(Data records Opens)

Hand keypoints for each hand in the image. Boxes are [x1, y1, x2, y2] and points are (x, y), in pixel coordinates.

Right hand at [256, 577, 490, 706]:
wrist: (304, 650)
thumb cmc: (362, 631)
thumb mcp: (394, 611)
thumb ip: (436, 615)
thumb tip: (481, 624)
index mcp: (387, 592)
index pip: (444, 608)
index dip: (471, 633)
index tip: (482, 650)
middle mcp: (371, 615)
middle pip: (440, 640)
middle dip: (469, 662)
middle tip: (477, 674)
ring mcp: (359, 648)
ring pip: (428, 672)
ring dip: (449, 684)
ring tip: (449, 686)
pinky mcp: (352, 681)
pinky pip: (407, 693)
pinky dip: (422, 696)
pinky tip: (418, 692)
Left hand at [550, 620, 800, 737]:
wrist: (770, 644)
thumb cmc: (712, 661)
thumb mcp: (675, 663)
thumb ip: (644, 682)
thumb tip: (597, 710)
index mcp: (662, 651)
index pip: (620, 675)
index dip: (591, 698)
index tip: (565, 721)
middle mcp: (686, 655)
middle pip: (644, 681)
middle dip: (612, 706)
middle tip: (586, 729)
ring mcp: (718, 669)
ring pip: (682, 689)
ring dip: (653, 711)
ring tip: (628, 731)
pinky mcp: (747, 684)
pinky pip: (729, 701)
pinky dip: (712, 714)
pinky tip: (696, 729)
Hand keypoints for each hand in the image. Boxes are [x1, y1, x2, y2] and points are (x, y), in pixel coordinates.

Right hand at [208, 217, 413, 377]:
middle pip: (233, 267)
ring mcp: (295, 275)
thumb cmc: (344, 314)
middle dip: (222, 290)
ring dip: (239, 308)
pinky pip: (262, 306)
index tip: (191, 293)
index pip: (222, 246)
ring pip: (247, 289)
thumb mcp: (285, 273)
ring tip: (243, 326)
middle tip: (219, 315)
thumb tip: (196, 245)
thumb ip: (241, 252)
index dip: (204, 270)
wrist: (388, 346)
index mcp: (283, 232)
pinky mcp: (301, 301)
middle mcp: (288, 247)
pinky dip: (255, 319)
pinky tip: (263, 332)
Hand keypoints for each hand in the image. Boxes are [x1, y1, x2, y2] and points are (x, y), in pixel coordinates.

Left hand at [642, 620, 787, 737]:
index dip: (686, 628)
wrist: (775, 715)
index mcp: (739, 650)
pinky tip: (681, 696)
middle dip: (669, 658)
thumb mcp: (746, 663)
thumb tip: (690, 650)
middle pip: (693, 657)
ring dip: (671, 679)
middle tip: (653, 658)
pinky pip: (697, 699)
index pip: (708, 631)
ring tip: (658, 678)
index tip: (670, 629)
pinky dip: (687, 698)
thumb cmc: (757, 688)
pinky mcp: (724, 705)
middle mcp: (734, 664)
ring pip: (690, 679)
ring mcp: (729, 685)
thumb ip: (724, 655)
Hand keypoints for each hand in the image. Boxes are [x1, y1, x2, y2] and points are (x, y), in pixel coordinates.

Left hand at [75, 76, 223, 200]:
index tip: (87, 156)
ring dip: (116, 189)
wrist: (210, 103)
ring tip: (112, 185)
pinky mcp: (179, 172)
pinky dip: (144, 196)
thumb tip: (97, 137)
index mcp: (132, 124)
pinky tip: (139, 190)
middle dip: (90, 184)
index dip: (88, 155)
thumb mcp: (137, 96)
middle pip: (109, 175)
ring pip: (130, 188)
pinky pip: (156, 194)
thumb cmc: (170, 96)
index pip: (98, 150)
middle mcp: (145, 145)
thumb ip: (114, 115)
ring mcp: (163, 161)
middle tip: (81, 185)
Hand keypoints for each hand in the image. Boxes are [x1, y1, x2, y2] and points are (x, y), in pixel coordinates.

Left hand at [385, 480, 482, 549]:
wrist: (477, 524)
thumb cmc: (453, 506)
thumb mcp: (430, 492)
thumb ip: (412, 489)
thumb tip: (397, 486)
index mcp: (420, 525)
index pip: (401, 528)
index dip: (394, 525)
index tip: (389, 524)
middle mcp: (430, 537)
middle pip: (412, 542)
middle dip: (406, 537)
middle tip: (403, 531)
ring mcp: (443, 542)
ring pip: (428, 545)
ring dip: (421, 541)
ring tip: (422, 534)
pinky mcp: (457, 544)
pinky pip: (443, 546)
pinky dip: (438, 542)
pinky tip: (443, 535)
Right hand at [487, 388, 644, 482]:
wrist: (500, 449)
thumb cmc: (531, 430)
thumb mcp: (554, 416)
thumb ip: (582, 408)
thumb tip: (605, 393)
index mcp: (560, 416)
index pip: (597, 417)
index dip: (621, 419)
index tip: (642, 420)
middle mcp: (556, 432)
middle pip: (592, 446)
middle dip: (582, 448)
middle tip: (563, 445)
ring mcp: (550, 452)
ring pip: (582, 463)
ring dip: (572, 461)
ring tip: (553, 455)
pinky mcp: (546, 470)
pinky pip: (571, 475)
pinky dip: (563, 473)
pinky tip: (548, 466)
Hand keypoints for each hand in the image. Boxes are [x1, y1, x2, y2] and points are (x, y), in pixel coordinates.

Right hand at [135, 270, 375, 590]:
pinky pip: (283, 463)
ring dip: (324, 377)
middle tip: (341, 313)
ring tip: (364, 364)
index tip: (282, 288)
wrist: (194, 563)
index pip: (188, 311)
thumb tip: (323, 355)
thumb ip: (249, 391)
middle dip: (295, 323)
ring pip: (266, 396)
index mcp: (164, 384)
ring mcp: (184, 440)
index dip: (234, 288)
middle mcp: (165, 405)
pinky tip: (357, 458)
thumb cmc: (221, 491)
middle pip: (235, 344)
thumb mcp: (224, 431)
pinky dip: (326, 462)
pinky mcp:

(Data records Closes)

Return each line among the entries that holds the word "wrist".

→ **Exercise response**
wrist: (304, 650)
wrist: (770, 644)
wrist: (388, 346)
wrist: (775, 715)
wrist: (210, 103)
wrist: (477, 524)
wrist: (500, 449)
wrist: (194, 563)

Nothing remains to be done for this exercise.